### PAGE EXCERPT ###

Friday, April 30, 2010

"All About Me"

Jordan and I filled an "All About Me" form for his class's yearbook. Dale and I changed some of the questions:

"If I were President" became "If I were a Superhero"
"When I grow up, I want to be" became "If I could have a grown-up job now, I'd like to be"
"My hero/heroine is" became "I admire"

Here are his answers:

1. What I learned in kindergarten: I learned about tally marks. That there are negative hundreds and thousands, but actually I learned that from my mom. That there is nothing over infinity. And I learned that I'm so good at making friends there.

2. If I were a superhero, I would be Superman and save the world. I would want to be solving problems and helping the world out.

3. If I could have a grown-up job now, I would like to be a piano player, because I love piano and it's really easy to do. Just play the keys.

4. Words to describe me: Human. Nice. Jewish. A boy. Joke-teller. Crazy. Runner. Talker. Blond.

5. I admire Sam Zappa, because he has lots of ideas.

notes: He seems to feel that he learned a lot of math, which I think is true, and which he seems to be pretty excited about. When he answered question 3 he had recently been playing the piano, and we had been complimenting him. He had a lot of trouble with #4. Sam Zappa is his best buddy in class.

Tuesday, April 27, 2010

Expertise

This morning, attempting to speak in code to Dale, I said, "Were you aware that tomorrow there will be a high-temperature midday meal?" Aaron, not missing a beat, said, "Oh, is it a hot lunch day?" Um, yes.

Jordan, meanwhile, has begun to self-identify as being Good At Math. I have to agree with him. He continues to enjoy working with negative numbers:

Jordan: Mommy, five minus ten is negative five. Right?
Rachel: Yes, that's totally right. How did you figure that out?
Jordan: Because a ten is two fives, so if you have five and you take away one five, that's zero, and then you take away another five and that's negative five.

Wow. The other day in the car we were about to get onto the freeway, and Jordan was trying to decide whether to close his window:

Jordan: How long will we be on the freeway?
Rachel: Just a few seconds. We're getting on and then right away getting off again.
Jordan: How many seconds?
Rachel: I don't know. Here, we're getting on, you want to count?
Jordan: (counts silently until we get off) Forty seconds, Mama.

### RECORDED INFORMATION ###

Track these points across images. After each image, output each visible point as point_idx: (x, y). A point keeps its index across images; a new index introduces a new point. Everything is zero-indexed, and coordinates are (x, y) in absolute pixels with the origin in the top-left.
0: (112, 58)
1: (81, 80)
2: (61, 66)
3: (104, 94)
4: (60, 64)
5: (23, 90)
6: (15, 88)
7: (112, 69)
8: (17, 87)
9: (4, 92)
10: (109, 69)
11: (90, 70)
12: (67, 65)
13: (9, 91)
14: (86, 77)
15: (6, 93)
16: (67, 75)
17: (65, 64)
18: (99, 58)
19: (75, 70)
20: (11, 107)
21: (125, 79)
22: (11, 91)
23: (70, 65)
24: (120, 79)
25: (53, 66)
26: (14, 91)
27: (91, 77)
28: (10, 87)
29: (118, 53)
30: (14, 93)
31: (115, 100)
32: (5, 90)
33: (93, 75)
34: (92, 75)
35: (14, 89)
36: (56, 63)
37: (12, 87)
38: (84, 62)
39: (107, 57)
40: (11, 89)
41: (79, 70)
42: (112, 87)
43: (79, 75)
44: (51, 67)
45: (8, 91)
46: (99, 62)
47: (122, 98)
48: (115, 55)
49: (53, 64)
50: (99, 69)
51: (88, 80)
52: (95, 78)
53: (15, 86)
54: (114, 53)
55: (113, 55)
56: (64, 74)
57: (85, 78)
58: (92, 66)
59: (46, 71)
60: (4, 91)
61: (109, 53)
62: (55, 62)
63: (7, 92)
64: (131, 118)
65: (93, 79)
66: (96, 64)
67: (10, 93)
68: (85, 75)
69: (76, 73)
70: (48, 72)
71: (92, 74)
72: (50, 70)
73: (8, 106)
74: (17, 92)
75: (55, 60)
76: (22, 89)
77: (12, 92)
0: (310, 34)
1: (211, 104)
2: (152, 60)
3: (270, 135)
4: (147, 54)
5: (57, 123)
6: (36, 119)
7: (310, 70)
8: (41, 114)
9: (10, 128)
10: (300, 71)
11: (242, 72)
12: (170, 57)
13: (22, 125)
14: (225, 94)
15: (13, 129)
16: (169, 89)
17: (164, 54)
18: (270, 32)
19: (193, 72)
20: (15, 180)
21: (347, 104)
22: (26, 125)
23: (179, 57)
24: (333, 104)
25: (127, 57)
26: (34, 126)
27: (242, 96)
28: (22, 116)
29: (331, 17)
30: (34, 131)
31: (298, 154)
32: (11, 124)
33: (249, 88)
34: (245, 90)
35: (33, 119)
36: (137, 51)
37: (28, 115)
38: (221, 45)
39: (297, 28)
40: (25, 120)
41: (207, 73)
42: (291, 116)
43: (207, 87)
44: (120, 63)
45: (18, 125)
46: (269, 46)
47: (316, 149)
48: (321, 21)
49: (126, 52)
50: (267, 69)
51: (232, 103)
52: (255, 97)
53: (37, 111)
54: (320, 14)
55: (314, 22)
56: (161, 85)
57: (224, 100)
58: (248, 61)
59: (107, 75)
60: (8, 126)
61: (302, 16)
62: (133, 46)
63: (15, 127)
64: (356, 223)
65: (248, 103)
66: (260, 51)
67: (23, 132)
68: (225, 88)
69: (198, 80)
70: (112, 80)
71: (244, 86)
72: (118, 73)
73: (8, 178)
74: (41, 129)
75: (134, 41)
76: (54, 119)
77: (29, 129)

###

## WORK TASK 1
In the blog post about Jordan's "All About Me" form, write the part starting with "Jordan and I" and going on through "making friends there." again, changing "tally marks" to "counting".
## WORK TASK 2
Name every person mentioned by name in the blog posts.

## EXERCISE SOLUTION 1
Jordan and I filled an "All About Me" form for his class's yearbook. Dale and I changed some of the questions:

"If I were President" became "If I were a Superhero"
"When I grow up, I want to be" became "If I could have a grown-up job now, I'd like to be"
"My hero/heroine is" became "I admire"

Here are his answers:

1. What I learned in kindergarten: I learned about counting. That there are negative hundreds and thousands, but actually I learned that from my mom. That there is nothing over infinity. And I learned that I'm so good at making friends there.

## EXERCISE SOLUTION 2
Jordan, Dale, Sam Zappa, Aaron, Rachel